RCEP署名へ インドも早期に加入を

2020年11月14日 07時44分
 東アジア地域包括的経済連携(RCEP(アールセップ))が十五日、署名される。十五カ国による巨大な自由貿易圏だが、貿易赤字の増大などを理由に交渉から離脱したインドの加入が次の課題であろう。
 RCEP参加国は、東南アジア諸国連合(ASEAN)の十カ国と日本、中国、韓国、オーストラリア、ニュージーランド。
 域内の人口と国内総生産(GDP)はいずれも世界全体の約三割に達する。トランプ政権で米国が抜けた環太平洋連携協定(TPP)などをしのぐ。日本にとっては最大の貿易相手国である中国、三位の韓国と初めて結ぶ経済連携協定(EPA)になる。
 日本から輸出される自動車や日本酒、焼酎などの関税が段階的に削減・撤廃される。日本へ輸出されるコメや麦、牛肉・豚肉、乳製品、砂糖の「重要五品目」は関税の撤廃や削減の対象にはせず、国内農家は保護される。一方で、この五品目以外の農産物は、関税が引き下げられる輸入品との価格競争にさらされるなどの側面もある。
 RCEPは二〇一三年から十六カ国で交渉が始まったものの、人口約十三億のインドは離脱した。特に対中国の貿易赤字が巨額に上っており、RCEPが発効すれば、安価な中国製品がさらに流入することを警戒したとみられる。

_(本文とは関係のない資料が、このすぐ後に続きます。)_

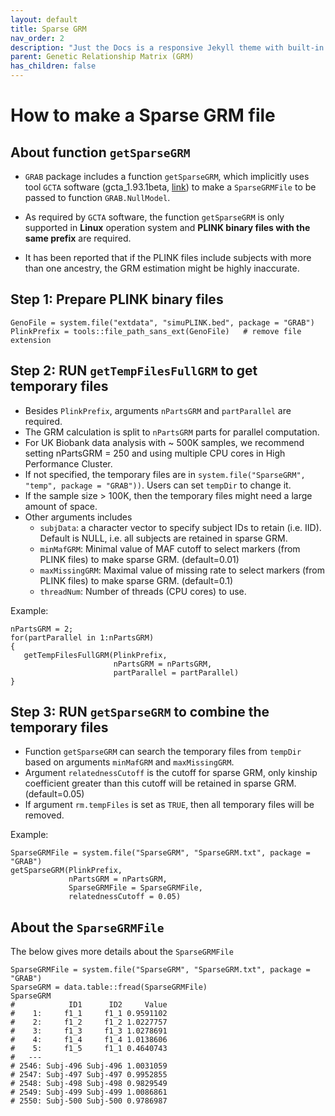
 ```yaml
---
layout: default
title: Sparse GRM
nav_order: 2
description: "Just the Docs is a responsive Jekyll theme with built-in search that is easily customizable and hosted on GitHub Pages."
parent: Genetic Relationship Matrix (GRM)
has_children: false
---
```


# How to make a Sparse GRM file

## About function ```getSparseGRM```

- ```GRAB``` package includes a function ```getSparseGRM```, which implicitly uses tool ```GCTA``` software (gcta_1.93.1beta, [link](https://cnsgenomics.com/software/gcta/#Overview)) to make a ```SparseGRMFile``` to be passed to function ```GRAB.NullModel```. 

- As required by ```GCTA``` software, the function ```getSparseGRM``` is only supported in **Linux** operation system and **PLINK binary files with the same prefix** are required. 

- It has been reported that if the PLINK files include subjects with more than one ancestry, the GRM estimation might be highly inaccurate.

## Step 1: Prepare PLINK binary files

```
GenoFile = system.file("extdata", "simuPLINK.bed", package = "GRAB")
PlinkPrefix = tools::file_path_sans_ext(GenoFile)   # remove file extension
```

## Step 2: RUN ```getTempFilesFullGRM``` to get temporary files

- Besides ```PlinkPrefix```, arguments ```nPartsGRM``` and ```partParallel``` are required.
- The GRM calculation is split to ```nPartsGRM``` parts for parallel computation. 
- For UK Biobank data analysis with ~ 500K samples, we recommend setting nPartsGRM = 250 and using multiple CPU cores in High Performance Cluster.
- If not specified, the temporary files are in ```system.file("SparseGRM", "temp", package = "GRAB"))```. Users can set ```tempDir``` to change it.
- If the sample size > 100K, then the temporary files might need a large amount of space.
- Other arguments includes
  - ```subjData```: a character vector to specify subject IDs to retain (i.e. IID). Default is NULL, i.e. all subjects are retained in sparse GRM.
  - ```minMafGRM```: Minimal value of MAF cutoff to select markers (from PLINK files) to make sparse GRM. (default=0.01)
  - ```maxMissingGRM```: Maximal value of missing rate to select markers (from PLINK files) to make sparse GRM. (default=0.1)
  - ```threadNum```: Number of threads (CPU cores) to use.
  
Example:
```
nPartsGRM = 2;
for(partParallel in 1:nPartsGRM)
{
   getTempFilesFullGRM(PlinkPrefix, 
                       nPartsGRM = nPartsGRM, 
                       partParallel = partParallel)
}
```

## Step 3: RUN ```getSparseGRM``` to combine the temporary files
- Function ```getSparseGRM``` can search the temporary files from ```tempDir``` based on arguments ```minMafGRM``` and ```maxMissingGRM```.
- Argument ```relatednessCutoff``` is the cutoff for sparse GRM, only kinship coefficient greater than this cutoff will be retained in sparse GRM. (default=0.05)
- If argument ```rm.tempFiles``` is set as ```TRUE```, then all temporary files will be removed.

Example:
```
SparseGRMFile = system.file("SparseGRM", "SparseGRM.txt", package = "GRAB")
getSparseGRM(PlinkPrefix, 
             nPartsGRM = nPartsGRM, 
             SparseGRMFile = SparseGRMFile,
             relatednessCutoff = 0.05)
```

## About the ```SparseGRMFile```

The below gives more details about the ```SparseGRMFile```
```
SparseGRMFile = system.file("SparseGRM", "SparseGRM.txt", package = "GRAB")
SparseGRM = data.table::fread(SparseGRMFile)
SparseGRM
#            ID1      ID2     Value
#    1:     f1_1     f1_1 0.9591102
#    2:     f1_2     f1_2 1.0227757
#    3:     f1_3     f1_3 1.0278691
#    4:     f1_4     f1_4 1.0138606
#    5:     f1_5     f1_1 0.4640743
#   ---                            
# 2546: Subj-496 Subj-496 1.0031059
# 2547: Subj-497 Subj-497 0.9952855
# 2548: Subj-498 Subj-498 0.9829549
# 2549: Subj-499 Subj-499 1.0086861
# 2550: Subj-500 Subj-500 0.9786987
```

 インドの離脱には政治的な理由もある。中国との国境地帯では今年、両国軍が衝突。四十五年ぶりに重火器不使用の取り決めが破られ死者も出た。さらに、新型コロナの感染者が世界二位の八百数十万人に上り、国内経済や国際競争力が傷んだままでの加入に二の足を踏んでいる面もありそうだ。
 だが、インド抜きの発効は人口でもGDPでも中国が突出する。
 協定には、発効後十八カ月間、新規加入国を認めない規定が設けられるが、インドについては、交渉開始時からの参加国だったことから、特例扱いとすることになった。同国が希望すれば、無条件で即時に加入できる特別な規定も盛り込まれる。中国の存在感が大きくなりすぎないように、との日本などの思惑も読み取れる。

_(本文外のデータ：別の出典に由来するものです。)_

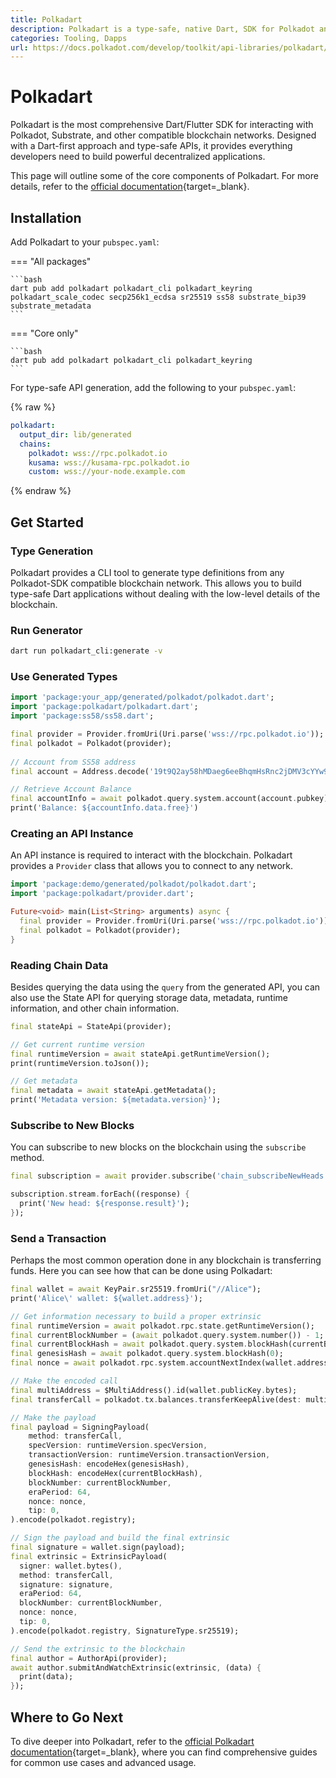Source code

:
 ```yaml
---
title: Polkadart
description: Polkadart is a type-safe, native Dart, SDK for Polkadot and any compatible Polkadot-SDK blockchain network.
categories: Tooling, Dapps
url: https://docs.polkadot.com/develop/toolkit/api-libraries/polkadart/
---
```


# Polkadart

Polkadart is the most comprehensive Dart/Flutter SDK for interacting with Polkadot, Substrate, and other compatible blockchain networks. Designed with a Dart-first approach and type-safe APIs, it provides everything developers need to build powerful decentralized applications.

This page will outline some of the core components of Polkadart. For more details, refer to the [official documentation](https://polkadart.dev){target=\_blank}.

## Installation

Add Polkadart to your `pubspec.yaml`:

=== "All packages"

    ```bash
    dart pub add polkadart polkadart_cli polkadart_keyring polkadart_scale_codec secp256k1_ecdsa sr25519 ss58 substrate_bip39 substrate_metadata
    ```

=== "Core only"

    ```bash
    dart pub add polkadart polkadart_cli polkadart_keyring
    ```

For type-safe API generation, add the following to your `pubspec.yaml`:

{% raw %}
```yaml title="pubspec.yaml"
polkadart:
  output_dir: lib/generated
  chains:
    polkadot: wss://rpc.polkadot.io
    kusama: wss://kusama-rpc.polkadot.io
    custom: wss://your-node.example.com
```
{% endraw %}

## Get Started

### Type Generation

Polkadart provides a CLI tool to generate type definitions from any Polkadot-SDK compatible blockchain network. This allows you to build type-safe Dart applications without dealing with the low-level details of the blockchain.

### Run Generator

```bash
dart run polkadart_cli:generate -v
```

### Use Generated Types

```dart
import 'package:your_app/generated/polkadot/polkadot.dart';
import 'package:polkadart/polkadart.dart';
import 'package:ss58/ss58.dart';

final provider = Provider.fromUri(Uri.parse('wss://rpc.polkadot.io'));
final polkadot = Polkadot(provider);
  
// Account from SS58 address
final account = Address.decode('19t9Q2ay58hMDaeg6eeBhqmHsRnc2jDMV3cYYw9zbc59HLj');

// Retrieve Account Balance
final accountInfo = await polkadot.query.system.account(account.pubkey);
print('Balance: ${accountInfo.data.free}')
```

### Creating an API Instance

An API instance is required to interact with the blockchain. Polkadart provides a `Provider` class that allows you to connect to any network.

```dart
import 'package:demo/generated/polkadot/polkadot.dart';
import 'package:polkadart/provider.dart';

Future<void> main(List<String> arguments) async {
  final provider = Provider.fromUri(Uri.parse('wss://rpc.polkadot.io'));
  final polkadot = Polkadot(provider);
}
```

### Reading Chain Data

Besides querying the data using the `query` from the generated API, you can also use the State API for querying storage data, metadata, runtime information, and other chain information.

```dart
final stateApi = StateApi(provider);

// Get current runtime version
final runtimeVersion = await stateApi.getRuntimeVersion();
print(runtimeVersion.toJson());

// Get metadata
final metadata = await stateApi.getMetadata();
print('Metadata version: ${metadata.version}');
```

### Subscribe to New Blocks

You can subscribe to new blocks on the blockchain using the `subscribe` method.

```dart
final subscription = await provider.subscribe('chain_subscribeNewHeads', []);

subscription.stream.forEach((response) {
  print('New head: ${response.result}');
});
```

### Send a Transaction

Perhaps the most common operation done in any blockchain is transferring funds. Here you can see how that can be done using Polkadart:

```dart
final wallet = await KeyPair.sr25519.fromUri("//Alice");
print('Alice\' wallet: ${wallet.address}');

// Get information necessary to build a proper extrinsic
final runtimeVersion = await polkadot.rpc.state.getRuntimeVersion();
final currentBlockNumber = (await polkadot.query.system.number()) - 1;
final currentBlockHash = await polkadot.query.system.blockHash(currentBlockNumber);
final genesisHash = await polkadot.query.system.blockHash(0);
final nonce = await polkadot.rpc.system.accountNextIndex(wallet.address);

// Make the encoded call
final multiAddress = $MultiAddress().id(wallet.publicKey.bytes);
final transferCall = polkadot.tx.balances.transferKeepAlive(dest: multiAddress, value: BigInt.one).encode();

// Make the payload
final payload = SigningPayload(
    method: transferCall,
    specVersion: runtimeVersion.specVersion,
    transactionVersion: runtimeVersion.transactionVersion,
    genesisHash: encodeHex(genesisHash),
    blockHash: encodeHex(currentBlockHash),
    blockNumber: currentBlockNumber,
    eraPeriod: 64,
    nonce: nonce,
    tip: 0,
).encode(polkadot.registry);

// Sign the payload and build the final extrinsic
final signature = wallet.sign(payload);
final extrinsic = ExtrinsicPayload(
  signer: wallet.bytes(),
  method: transferCall,
  signature: signature,
  eraPeriod: 64,
  blockNumber: currentBlockNumber,
  nonce: nonce,
  tip: 0,
).encode(polkadot.registry, SignatureType.sr25519);

// Send the extrinsic to the blockchain
final author = AuthorApi(provider);
await author.submitAndWatchExtrinsic(extrinsic, (data) {
  print(data);
});
```

## Where to Go Next

To dive deeper into Polkadart, refer to the [official Polkadart documentation](https://polkadart.dev/){target=\_blank}, where you can find comprehensive guides for common use cases and advanced usage.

 政権交代が確実になった米国は、ラストベルト(さび付いた工業地帯)三州への配慮もあって、TPPへの即時復帰は困難ともみられるが、TPPにも参加する日本は、対中牽制(けんせい)の狙いから米国の回帰を期待する。日本はインドのRCEP加盟にも尽力し、二つの巨大経済圏をバランス良く完成させてほしい。